La perception du public envers la profession et les avocats en général est-elle plus positive, égale ou moins positive qu’elle ne l’était lors de vos débuts en pratique? Et pourquoi, à votre avis?
Je pense qu’elle est mieux qu’elle ne l’était, malgré le fait qu’il y ait quand même toujours une ombre au tableau. Le Barreau a, plus récemment, su prendre davantage de place dans les débats de société, ce qui a contribué à mettre de côté l’image parfois négative qu’a la profession et qui est  véhiculée dans la société. La profession fait, je crois, un effort conscient, à travers les différents barreaux, pour favoriser l’accessibilité et aider à la démystifier aux yeux du public.

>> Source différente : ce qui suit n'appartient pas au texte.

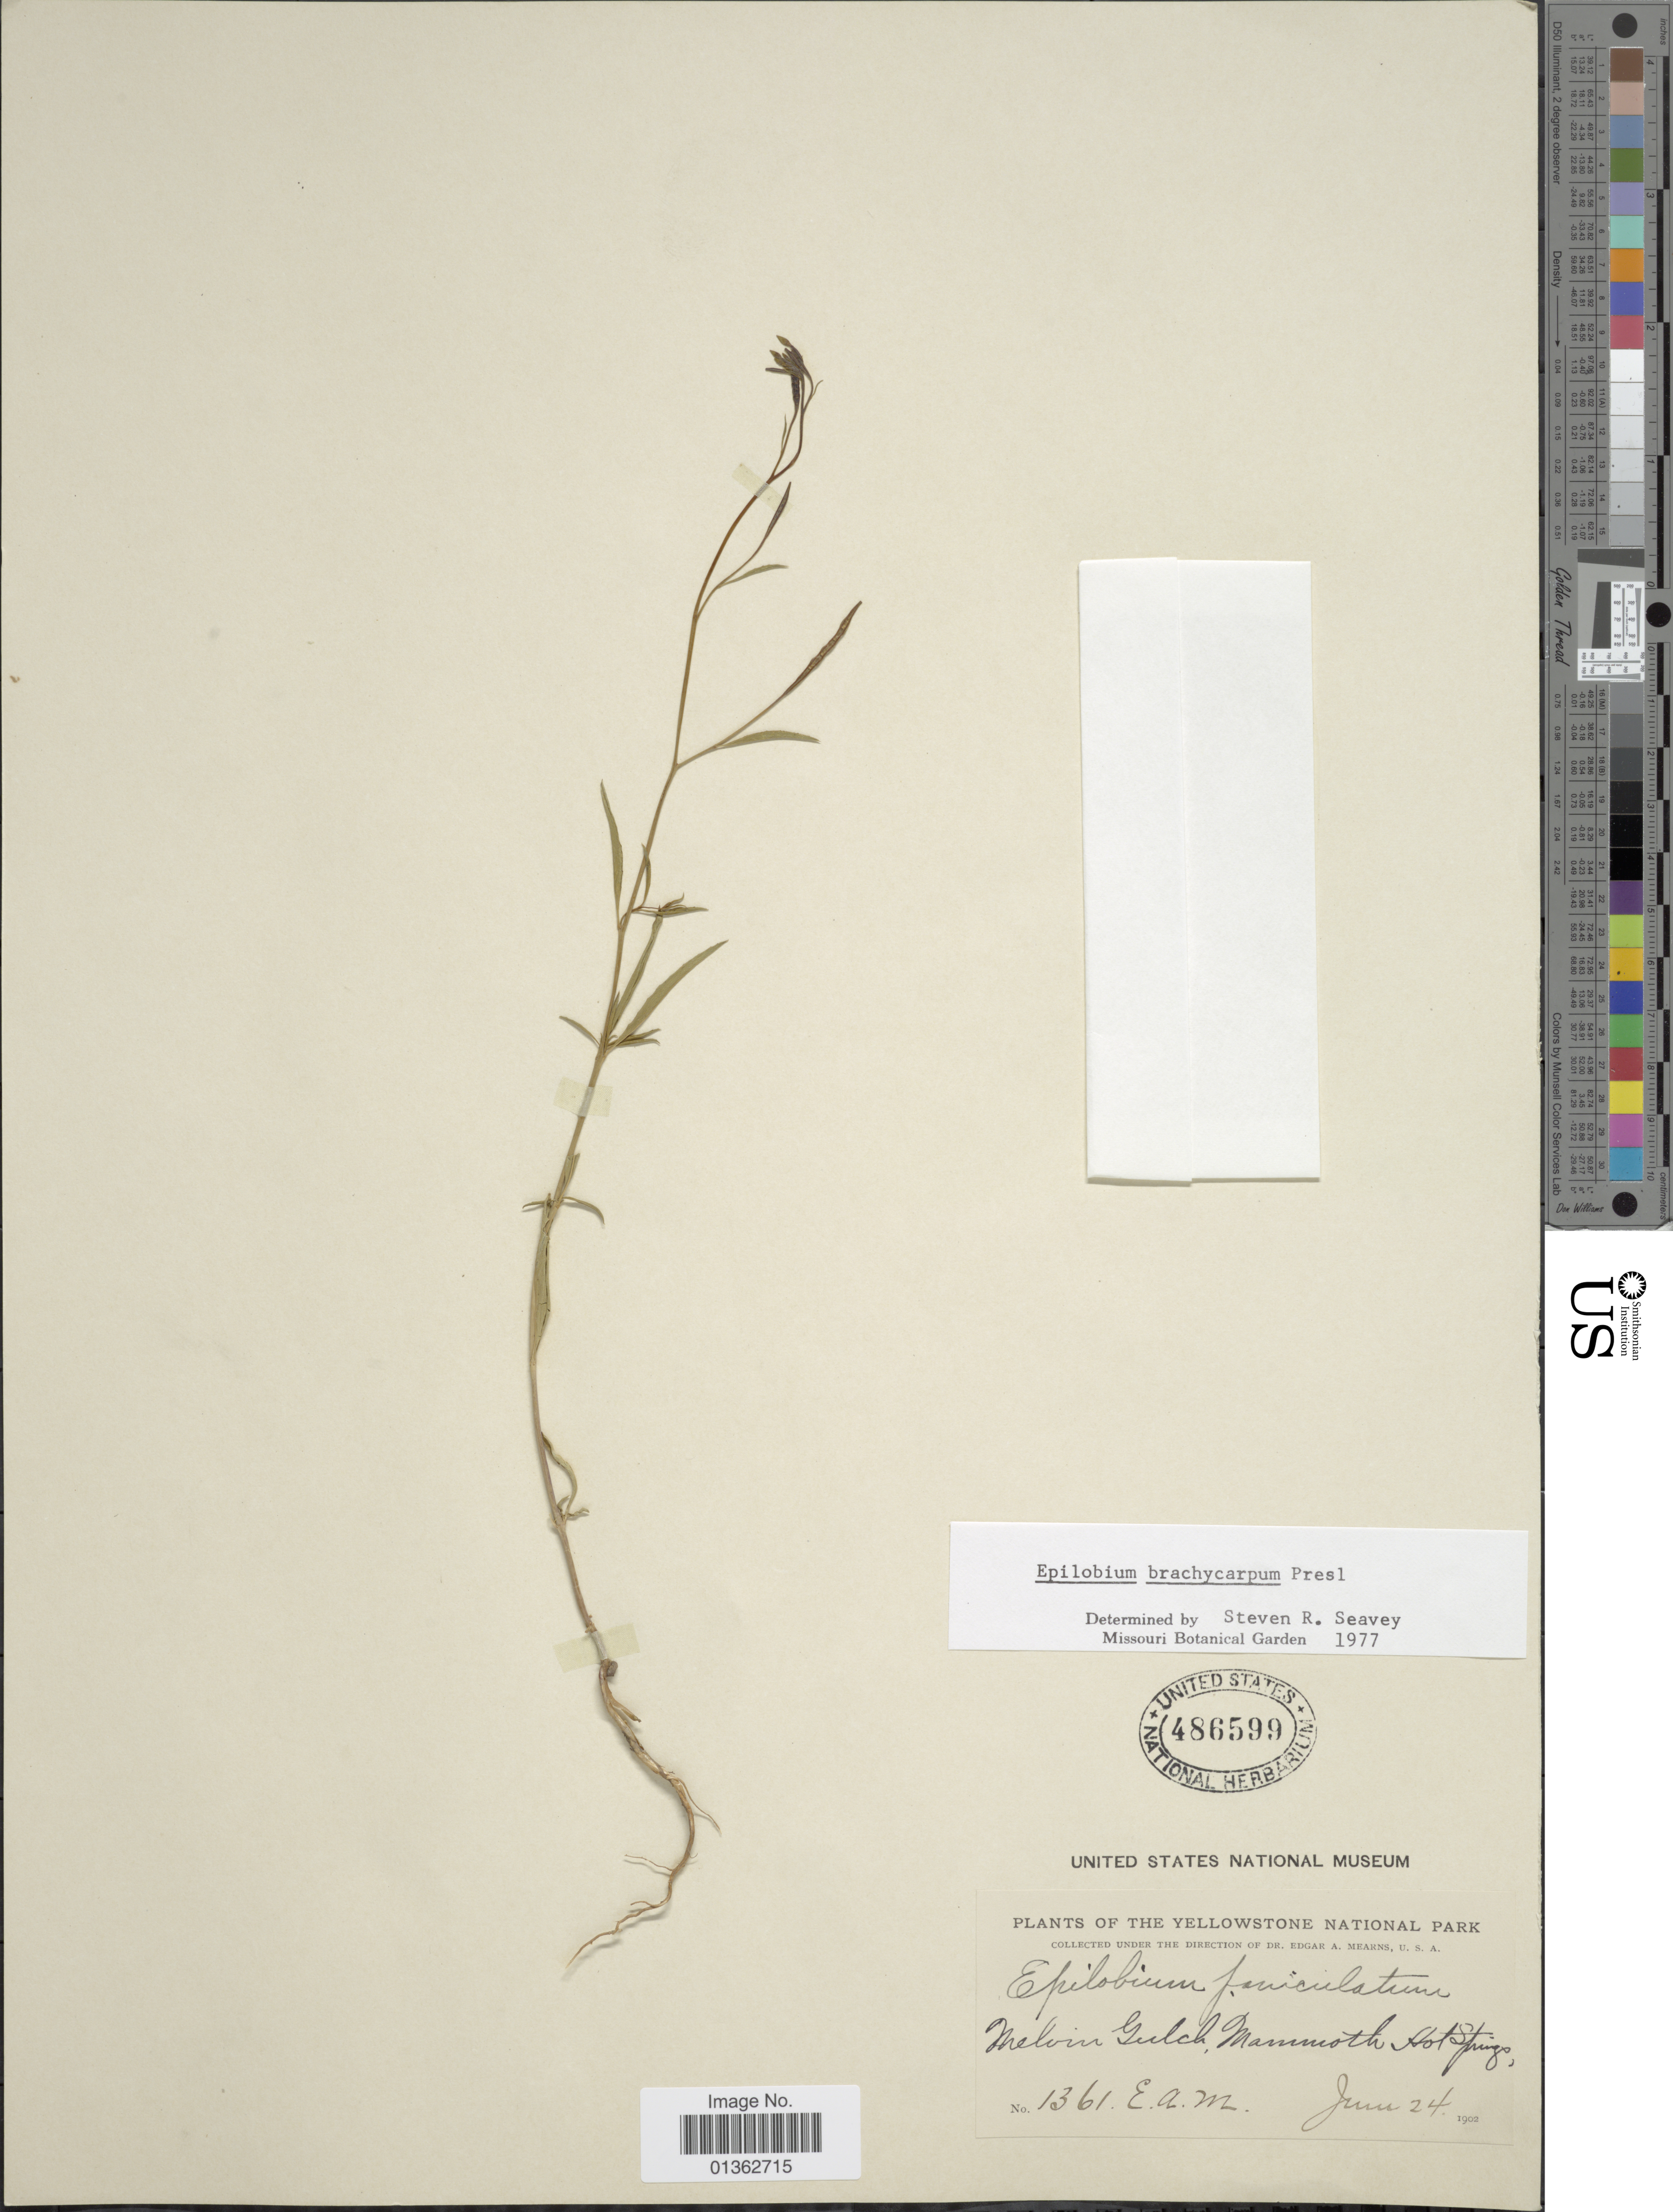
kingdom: Plantae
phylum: Tracheophyta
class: Magnoliopsida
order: Myrtales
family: Onagraceae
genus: Epilobium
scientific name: Epilobium brachycarpum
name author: C. Presl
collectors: E. A. Mearns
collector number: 1361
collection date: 1902-06-24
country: United States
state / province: Wyoming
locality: Yellowstone National Park. Melvin Gulch, Mammoth Hot Springs.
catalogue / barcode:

Quel conseil donneriez-vous à quelqu’un débutant sa carrière? Que faut-il pour être un bon avocat d’entreprise?
D’abord, il faut comprendre la réalité opérationnelle de son entreprise. D’autre part, il faut savoir accepter que tout ne peut pas toujours être fait en fonction de la première option que l’on recommande. Il faut aussi savoir écouter son client interne, et l’influencer pour qu’il comprenne combien « prévenir est beaucoup mieux que guérir ». Finalement, il faut savoir faire preuve d’une bonne capacité d’analyse stratégique : mieux on comprend, plus on peut influencer les solutions d’affaires qui vont engendrer les résultats, tant du point de vue juridique que du positionnement stratégique de l’entreprise.

En vrac…
• Dernier bon livre qu’elle a lu : « La Course » Auteur : Pascale Michaud
• Elle nous recommande de voir le film : « Fleur du désert », Réalisatrice : Sherry Hormann
• Son resto préféré : Europea (Rue de la Montagne)
• Elle aimerait visiter… le Vietnam.
• Si elle n’était pas avocate, elle… aurait une serre de production d’épices! (c’est qu’elle adore faire la cuisine!)

Bio

Me Geneviève Richard est chef du contentieux chez Belron Canada Inc. Me Richard est diplômée de l’Université de Sherbrooke et a été admise au Barreau du Québec en 1997. Elle est également diplômée de l’Université de Montréal, ayant réussi le Diplôme d’études supérieures spécialisées en droit des affaires. Me Richard a débuté sa carrière en pratique privée dans un cabinet se spécialisant en droit du transport international pour ensuite la poursuivre au sein du Groupe CSL Inc., une des compagnies canadiennes les plus importantes dans le domaine du transport maritime. Tout au long de sa carrière, Me Richard a eu l’opportunité de conseiller des entreprises en matière de droit international, d’activités d’import-export, de transport maritime, de financement international, de gestion du risque ainsi qu’en ce qui a trait aux fusions et acquisitions. En tant que Chef du contentieux pour Belron Canada, Me Richard poursuit maintenant sa carrière en développant son expertise dans les secteurs de vente en gros et au détail, Belron Canada est le chef de file au Canada dans le domaine du remplacement, de la réparation et la distribution de vitres d’auto.  Les activités de Belron Canada sont concentrées dans 380 centres de services et 38 centres de distribution et entrepôts à travers les 10 provinces canadiennes. Belron Canada est membre de Belron International qui opère à travers le monde dans 38 pays. Me Richard supervise toutes les opérations de Belron Canada partout au pays à travers ses diverses bannières : Lebeau Vitres d’autos, Speedy Glass, Duro Vitres d’autod, Apple Auto Glass, Standard Auto Glass et Novus. De plus, Me Richard offre son soutien à la division de distribution de l’entreprise, Vanfax. Me Richard est membre du Barreau du Québec, de l’Association du Barreau canadien et l’Association canadienne des juristes en entreprise. Me Richard siège également sur le comité des avocats et avocates en entreprise du Barreau du Québec.